Friday, December 5, 2008

Food

Imagine my surprise almost two years ago when I first started running and a friend said, “now that you have your training started, let’s work on your diet.”

My diet? WTF is wrong with my diet?

Well, if you’ve been around my blog long enough, you probably have a few suggestions. And that friend did too. Plenty of people had plenty to say. I’m better for it now.

Obviously, the first to go were cupcakes (at least they were the first things to go on my should-not-eat list; they didn’t necessarily leave my diet) and all the tarts and tortes that make me smile. In sum: sugar was a problem.

Before I started training (running, in particular) I paid little attention to what I was eating as it related to how I was running or swimming. I was the healthiest eater I knew. Unfortunately, relativity doesn’t count here. Instead, my diet was very backward: I ran or swam or cycled to eat, not the other way around.

That food could actually help me do these things better never crossed my mind.

For years I spiked and dropped on blood sugar, ever skipping breakfast, sweetening up lunch, crashing every afternoon and overstuffing dinner. It was almost impossible to make it through a day without fighting the nappies or needing coffee to think about mounting an elliptical for a shamefully short time.

The more I talked to fit people, though, the more eating right for training made sense. Even if it did take a year and a half to really take hold.

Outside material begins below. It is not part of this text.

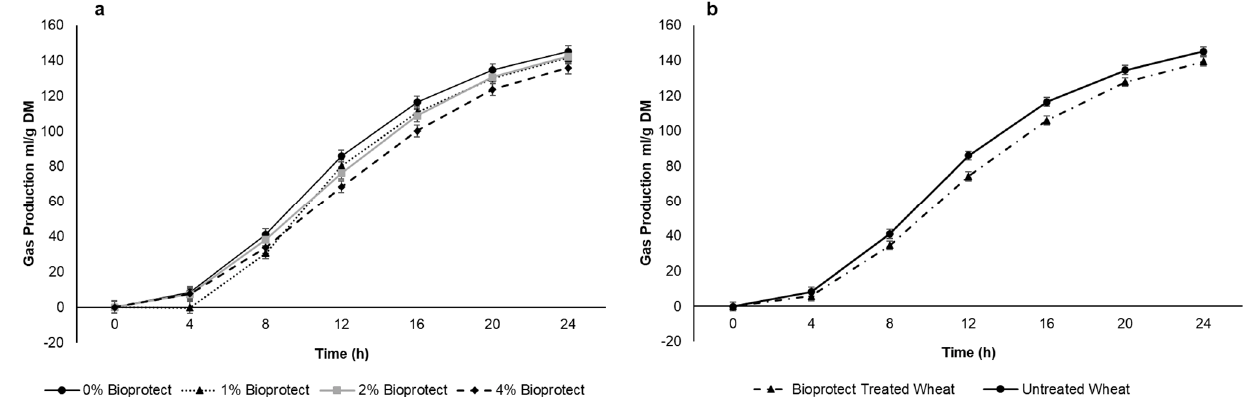
Figure 2. Effect of ( a ) Bioprotect treatment in general ( b ) effect of different dosages of Bioprotect on the cumulative gas production. Gas production curves are representative of 24 h incubation at 39 ◦ C in buffered rumen fluid. The standard error of the difference for the interaction between period and dietary treatments and time is displayed on the on the graph.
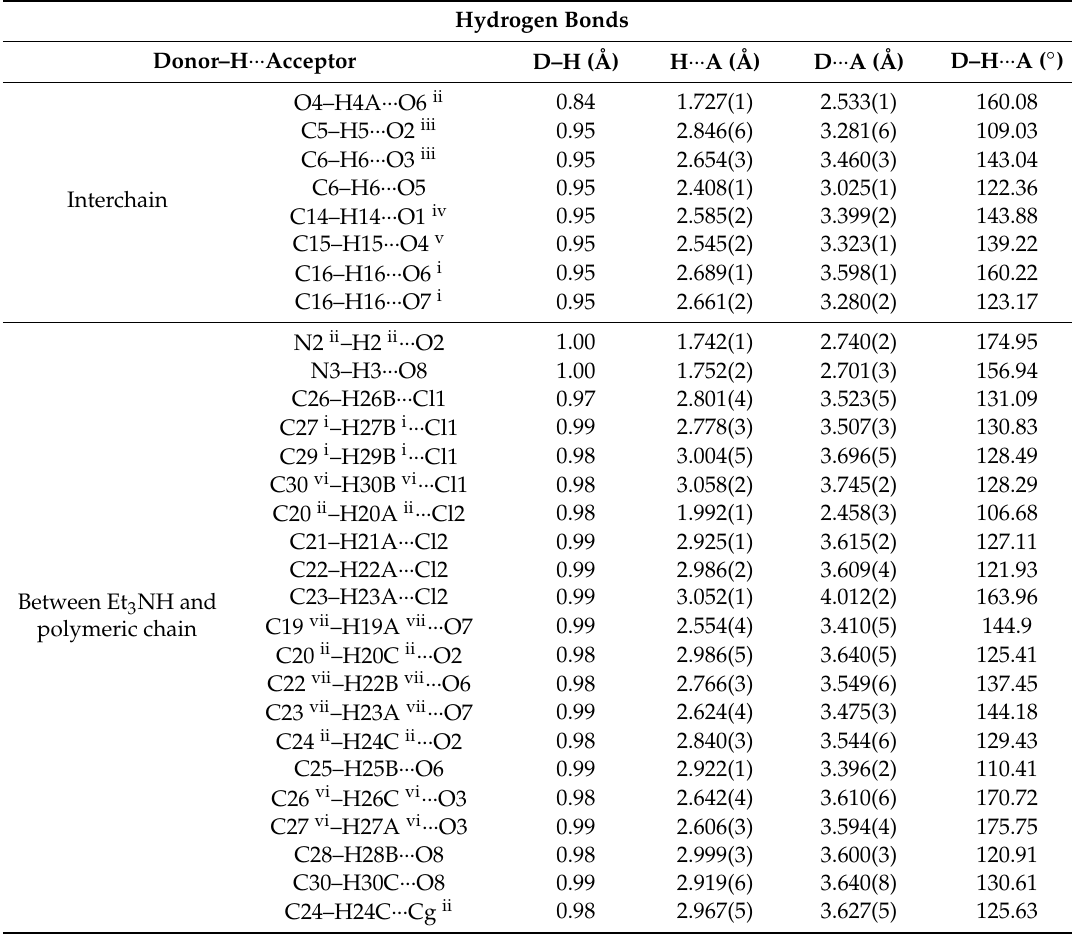
Table 4. The geometry of noncovalent interactions in complex 2 .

I listened to vitamin stories and checked the magic of nutrition bars. I heard about the “hour after workout” rule and the secrets of Ensure shakes. But it was the training runs after a high-energy meal (antioxidant-rich fruits, lean protein, good carbs) that made it all dawn.

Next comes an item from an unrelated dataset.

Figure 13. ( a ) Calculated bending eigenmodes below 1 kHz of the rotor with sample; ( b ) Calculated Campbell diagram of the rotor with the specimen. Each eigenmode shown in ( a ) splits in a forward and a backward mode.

But what really brought it home for me? Recovery meals.

I was reading about the damage we do to our muscle fibers, ligaments and tendons during average and intense workouts. And all the memories of how my vitamin- and protein-deficient body let my leg fracture and my muscles ache from overuse. Sure, I was overtraining for the most part, but I wasn’t giving my body the resources to rebuild and recover at all. Like proper nutrition and rest.

While the brain-training book provided some background on nutrition, one piece of advice really stuck: you must become fanatical about eating in recovery! And if there’s anyone who can become fanatical about eating, well, that would be me.

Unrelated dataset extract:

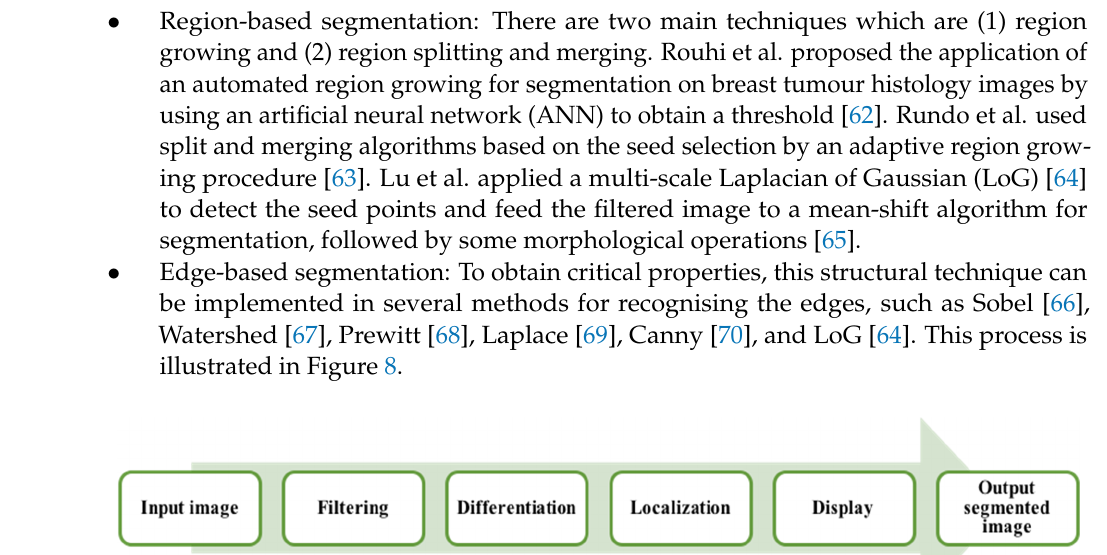
Figure 7. General view of segmentation approaches and techniques.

It helped to understand a) how our bodies are damaged during exercise; b) how our bodies rebuild and improve in recovery; c) how antioxidants, lean proteins and carbs consumed within an optimal one-hour period contribute to that rebuilding effort. Perhaps it’s all a mental game (but I have been brain training!), but that knowledge somehow makes me feel better when I eat and feel lighter when I run.

And there’s so much more to learn. I just picked up a book about running nutrition, and I’m emotionally prepared to learn how bad my diet used to be and how to cope with all the guilt I feel next time I fall for that cupcake.

1 comments:

SavvyFitChica said...

I can relate to this post so much. I never realized how much I was spiking and dipping during any given day because of my diet... but now that we balance out our meals every time, I feel so consistent throughout the day. I can FEEL my body needing its fuel. It's amazing how important food is and frankly, how our society has totally lost sight of that.

But cupcakes and torts are okay once in a while too!!!